One interesting aside before I close. One of the examples cited by the
Rambam above was praising another before his enemies -- as they'll be bound
to counter with their own nasty two cents. This is based on Talmud Erchin
16a and Bava Basra 164b. The Talmud itself, however, makes no mention of
the person's enemies. Rather, it simply states that one must not praise his
friend -- apparently in front of any audience -- since from the good will
result bad. The Rambam inserted this detail on his own, presumably because
he saw no wrong in praising another before anyone other than his enemies,
since what harm could possibly result?
Others, however, understand the Talmud according to its simple reading,
that it is always forbidden to praise another (see Rashi to Erchin and
Rashbam to Bava Basra).

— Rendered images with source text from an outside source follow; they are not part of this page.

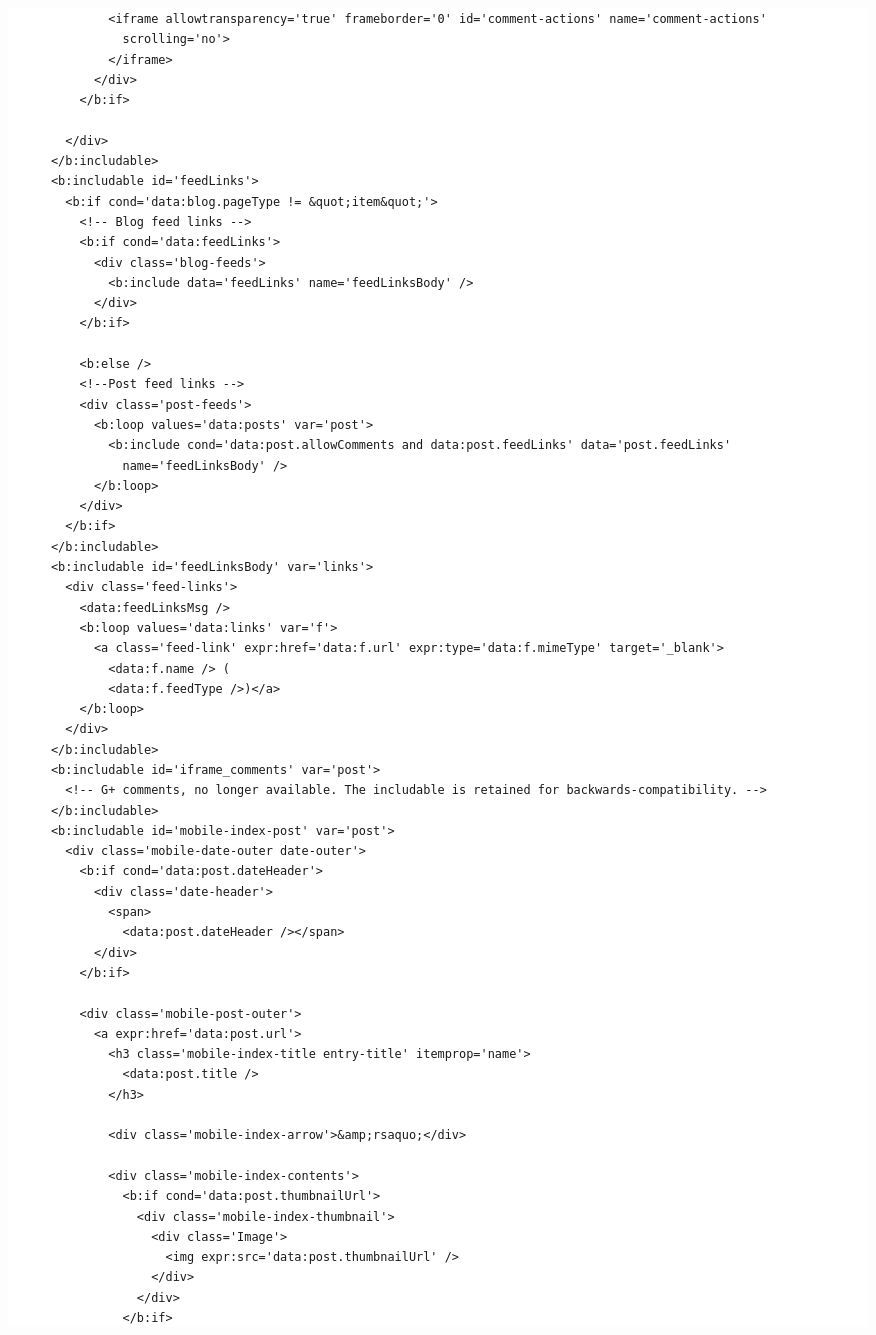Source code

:                   <iframe allowtransparency='true' frameborder='0' id='comment-actions' name='comment-actions'
                    scrolling='no'>
                  </iframe>
                </div>
              </b:if>

            </div>
          </b:includable>
          <b:includable id='feedLinks'>
            <b:if cond='data:blog.pageType != &quot;item&quot;'>
              <!-- Blog feed links -->
              <b:if cond='data:feedLinks'>
                <div class='blog-feeds'>
                  <b:include data='feedLinks' name='feedLinksBody' />
                </div>
              </b:if>

              <b:else />
              <!--Post feed links -->
              <div class='post-feeds'>
                <b:loop values='data:posts' var='post'>
                  <b:include cond='data:post.allowComments and data:post.feedLinks' data='post.feedLinks'
                    name='feedLinksBody' />
                </b:loop>
              </div>
            </b:if>
          </b:includable>
          <b:includable id='feedLinksBody' var='links'>
            <div class='feed-links'>
              <data:feedLinksMsg />
              <b:loop values='data:links' var='f'>
                <a class='feed-link' expr:href='data:f.url' expr:type='data:f.mimeType' target='_blank'>
                  <data:f.name /> (
                  <data:f.feedType />)</a>
              </b:loop>
            </div>
          </b:includable>
          <b:includable id='iframe_comments' var='post'>
            <!-- G+ comments, no longer available. The includable is retained for backwards-compatibility. -->
          </b:includable>
          <b:includable id='mobile-index-post' var='post'>
            <div class='mobile-date-outer date-outer'>
              <b:if cond='data:post.dateHeader'>
                <div class='date-header'>
                  <span>
                    <data:post.dateHeader /></span>
                </div>
              </b:if>

              <div class='mobile-post-outer'>
                <a expr:href='data:post.url'>
                  <h3 class='mobile-index-title entry-title' itemprop='name'>
                    <data:post.title />
                  </h3>

                  <div class='mobile-index-arrow'>&amp;rsaquo;</div>

                  <div class='mobile-index-contents'>
                    <b:if cond='data:post.thumbnailUrl'>
                      <div class='mobile-index-thumbnail'>
                        <div class='Image'>
                          <img expr:src='data:post.thumbnailUrl' />
                        </div>
                      </div>
                    </b:if>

What could possibly be wrong with praising?
Explains the commentator Rashi that what is forbidden is praising another
*excessively*. And the reason is because the speaker himself will feel
compelled to balance out his remarks by adding something derogatory.
Alternatively, the listeners -- even if they harbor no ill-will towards the
person -- will feel obliged to counter in some way, since no one feels
comfortable when someone lays it on so thick. This explanation of the
Talmud is too accepted in Jewish law (see Chofetz Chaim 9:1).